Marka ve seçim vaadi
· Ak Parti’de durum hem çok açık hem çok karışık... Bu kadar vaat olmaz. Olursa birbirine çarpan etkisi yapmaz; birbirini bölen etkisi yapar. Bu kadar çok vaat sıralandığı zaman, her bir vaadin etkisi gün geçtikçe azalır. Ak Parti yatsın kalksın seçimlere çok az bir zaman kaldığı için dua etsin.
o Önce marka vaadine bakalım: Her şey Türkiye için!
o Sonra Seçim vaadi: Durmak Yok Yola Devam!
o Sonra seçim üst vaadi: Güven ve istikrar içinde.

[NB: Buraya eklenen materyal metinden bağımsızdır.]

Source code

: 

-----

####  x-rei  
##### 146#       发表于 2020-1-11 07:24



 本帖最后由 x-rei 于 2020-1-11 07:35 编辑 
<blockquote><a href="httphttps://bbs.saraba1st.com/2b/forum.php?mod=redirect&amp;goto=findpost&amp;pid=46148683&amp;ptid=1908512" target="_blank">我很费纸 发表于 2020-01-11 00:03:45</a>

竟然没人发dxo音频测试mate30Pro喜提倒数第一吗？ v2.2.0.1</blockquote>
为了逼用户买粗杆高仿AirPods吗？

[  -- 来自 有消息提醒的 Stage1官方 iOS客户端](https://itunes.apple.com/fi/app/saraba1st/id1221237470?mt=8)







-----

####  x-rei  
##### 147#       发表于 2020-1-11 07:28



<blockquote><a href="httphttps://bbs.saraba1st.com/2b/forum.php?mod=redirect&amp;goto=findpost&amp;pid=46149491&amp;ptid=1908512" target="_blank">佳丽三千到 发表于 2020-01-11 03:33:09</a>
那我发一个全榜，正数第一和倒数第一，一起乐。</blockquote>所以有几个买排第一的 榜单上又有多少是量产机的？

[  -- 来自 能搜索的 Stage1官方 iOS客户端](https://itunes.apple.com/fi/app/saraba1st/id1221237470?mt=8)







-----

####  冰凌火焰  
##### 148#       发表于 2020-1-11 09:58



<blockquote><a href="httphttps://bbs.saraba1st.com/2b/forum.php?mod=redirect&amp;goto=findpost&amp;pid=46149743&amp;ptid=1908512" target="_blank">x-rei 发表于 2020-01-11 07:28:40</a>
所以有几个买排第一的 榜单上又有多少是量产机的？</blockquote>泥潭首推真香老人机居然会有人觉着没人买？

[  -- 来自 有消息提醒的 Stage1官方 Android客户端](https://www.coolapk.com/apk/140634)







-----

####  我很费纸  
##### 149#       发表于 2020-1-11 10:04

o Daha sonra da diğer vaatler: Tek millet, tek bayrak, tek vatan, tek devlet; veya: Ders kitapları..., Kira öder gibi..., İstediğim hastanede..., Artık param değerlendi (neresi vaatse...), Eğitimde engeller kalktı..., Elektrik faturamı zamsız ödüyorum...
o Bu arada bir de sadece Erdoğan’a bırakılmış sloganlar var: Tüm hastaneleri halkımıza açtık!.. Birlikte Başardık, Yarım Bırakma.
Ne hikmetse hep unutulur. Dönüp bakmakta yarar var: Tüm zamanların en büyük seçim zaferi olarak kabul edilen Demokrat Parti’nin 1950 başarısının arkasında kaç slogan, kaç afiş vardı?.. Ben bir tane hatırlıyorum...
Bu işin karışık kısmı. Peki, açık kısmı ne?.. Hiçbir şey demeseler de şu: İşlerin böyle devam etmesini istiyorsanız, biz oy verin...
· Şimdi puanları verelim:
Yaratıcılık (Y): 6, Tutarlılık (T): 3, Süreklilik (S): 8.
· CHP’de durum biraz daha iyi. Kafa karışıklığı daha az. Ama orada da dün belirttiğimiz gibi, tez ve/veya anti tez yok. Yani biri kalkıp sorsa, “Oyumu CHP’ye vermem için ‘Cumhuriyetin elden gitmesinin ve şeriatın gelmesinin engellenmesi’ dışında, bana üç neden sayın!”... Diğerlerinden farklılaşacakları üç neden bulabilirler miydi acaba?
o Önce yine marka vaadine bakalım. Marka vaadi net değil. Herkesin bildiği varsayılmış herhalde. Oysa CHP’nin konumlandırılması yıllar içinde değişti. ‘Tagline’ gibi bir şey bulmuşlar: Şimdi CHP Zamanı! Ama bu bir vaat değil ki... Kusura bakmasınlar ama, bu hiçbir şey değil. Çığırtkan bir satış sloganı o kadar!.. “Şimdi karpuz zamanı! Şimdi çilek zamanı!” gibi...
o Seçim vaatleri CHP’de çok daha net: ÖSS kalkacak..., Nüfus cüzdanı hastane kapılarını açacak..., Vergi zulmüne son verilecek... vb.
o Seçim üst vaadi biraz soyut: Halkı ezdirmeyeceğiz, ülkeyi soydurmayacağız, devleti böldürmeyeceğiz...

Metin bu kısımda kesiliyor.